Matt over at EmbracingPowerlessness.com wrote another great blog post that got the squeaky hamster wheel in my head turning. He shares some hard truths about why we addicts don’t want to get sober. He employs an insightful analogy about the lust train of addiction and the stoic addict who vainly tries to stop it head-on. The Lord has taught me some beautiful principles as I’ve pondered Matt’s words and testimony, and I’d like to share some of them with you.
“Giving up smoking is the easiest thing in the world. I know because I’ve done it thousands of times” (Mark Twain).
My sponsor taught me that as an addict I can stop any time I want. I just can’t stop myself from starting again.
As an addict, I don’t have the ability to stop my lust train once it’s moving. I can’t even control what ignites, i.e. triggers, my lust train’s engine.
So, if I can’t stop my lust train once it’s moving, does that mean that God can stop it? I believe He could, but He doesn’t.
Instead, in a way I do not yet understand, He does something infinitely better. He stands by the tracks next to me and calls for me to ask Him to save me. When I do, He gives me a simple set of instructions which He calls the gospel of Jesus Christ. For me, an addict, they’re also called the 12 Steps to Recovery.

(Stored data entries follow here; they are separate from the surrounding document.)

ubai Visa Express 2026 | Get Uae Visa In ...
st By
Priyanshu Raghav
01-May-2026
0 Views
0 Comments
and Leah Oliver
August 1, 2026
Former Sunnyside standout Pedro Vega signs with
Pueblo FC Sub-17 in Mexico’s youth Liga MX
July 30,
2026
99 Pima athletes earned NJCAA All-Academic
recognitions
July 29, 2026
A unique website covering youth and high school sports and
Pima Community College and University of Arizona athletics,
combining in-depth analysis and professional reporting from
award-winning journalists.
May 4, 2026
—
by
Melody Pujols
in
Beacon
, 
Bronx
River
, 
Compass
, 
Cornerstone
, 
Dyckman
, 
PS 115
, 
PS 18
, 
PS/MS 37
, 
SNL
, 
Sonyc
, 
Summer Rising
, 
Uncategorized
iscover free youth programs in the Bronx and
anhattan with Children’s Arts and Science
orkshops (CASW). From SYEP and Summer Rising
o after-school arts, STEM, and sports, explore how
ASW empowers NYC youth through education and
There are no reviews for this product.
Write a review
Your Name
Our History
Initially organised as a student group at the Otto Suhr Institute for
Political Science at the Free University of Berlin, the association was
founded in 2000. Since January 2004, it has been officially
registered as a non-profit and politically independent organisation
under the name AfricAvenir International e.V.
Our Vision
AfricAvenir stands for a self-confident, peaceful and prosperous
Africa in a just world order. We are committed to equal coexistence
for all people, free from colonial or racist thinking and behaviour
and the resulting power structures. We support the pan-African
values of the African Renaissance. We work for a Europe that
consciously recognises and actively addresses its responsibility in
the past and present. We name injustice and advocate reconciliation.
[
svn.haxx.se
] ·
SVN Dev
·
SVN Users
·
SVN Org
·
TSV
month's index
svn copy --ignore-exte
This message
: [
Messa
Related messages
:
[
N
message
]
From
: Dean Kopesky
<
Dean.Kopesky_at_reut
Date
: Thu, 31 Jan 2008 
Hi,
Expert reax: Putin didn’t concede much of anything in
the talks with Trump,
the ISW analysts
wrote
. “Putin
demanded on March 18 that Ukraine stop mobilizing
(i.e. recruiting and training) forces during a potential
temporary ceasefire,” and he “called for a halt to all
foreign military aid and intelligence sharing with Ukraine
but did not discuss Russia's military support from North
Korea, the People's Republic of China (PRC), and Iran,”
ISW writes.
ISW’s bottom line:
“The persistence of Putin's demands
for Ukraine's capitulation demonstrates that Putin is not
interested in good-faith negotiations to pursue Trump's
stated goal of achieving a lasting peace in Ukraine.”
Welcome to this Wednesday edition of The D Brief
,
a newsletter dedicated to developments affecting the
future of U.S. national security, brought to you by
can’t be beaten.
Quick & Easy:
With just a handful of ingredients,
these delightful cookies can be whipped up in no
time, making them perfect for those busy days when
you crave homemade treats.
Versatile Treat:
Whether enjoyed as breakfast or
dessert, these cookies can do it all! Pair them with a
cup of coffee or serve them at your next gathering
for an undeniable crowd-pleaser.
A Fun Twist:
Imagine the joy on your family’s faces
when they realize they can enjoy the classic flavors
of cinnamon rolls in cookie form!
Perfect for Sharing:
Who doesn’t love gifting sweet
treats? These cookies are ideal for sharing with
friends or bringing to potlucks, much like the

They aren’t unique to me; in fact, they meet every person’s needs. When I follow them His way and not according to my own interpretation, I find myself taking steps off the tracks. Of course, I begin to feel relief! Fear and terror leave my heart as I watch my feet leave the train tracks and step onto the grass.
When I look up, however, I’m startled by what I see. I’m standing safely in the grass, but now He’s standing on the tracks in my place. He faces my train head on for me.
He doesn’t tackle the train and crush it like the Hulk, or dodge it in the nick of time with the speed of Flash Gordon. No, He lets my train hit Him. He lets it bruise Him and break Him. He even lets it kill Him. He suffers the pain, wreckage, and grief of the lust train I created.
While this is happening, I find myself crying for gratitude and remorse. I also find myself amazed by His sacrifice for me. I discover that He suffered for me because He loves me, because His Father in Heaven asked Him to do it so that I wouldn’t be hit and lost forever. I am worth that much to my God. That’s how much He loves me. It’s more than I can comprehend.
“Surely he hath borne our griefs, and carried our sorrows… he was wounded for our transgressions, he was bruised for our iniquities: the chastisement of our peace was upon him; and with his stripes we are healed” (The Holy Bible, Old Testament, Isaiah 53).
By the power of God, my Savior rose from the grave after giving His life for me. He lives! If He didn’t live, if He didn’t come back from death and hell, then how is it that I am coming back from spiritual death and hell? How is it that I am being saved by a power that is not my own? I am being saved. I am being recovered. I am healing, and so is my family. He must live because my family and I have life again. That’s how I know He’s real and alive. That’s how I know His gospel and the 12 Steps to Recovery are true—because they’re working!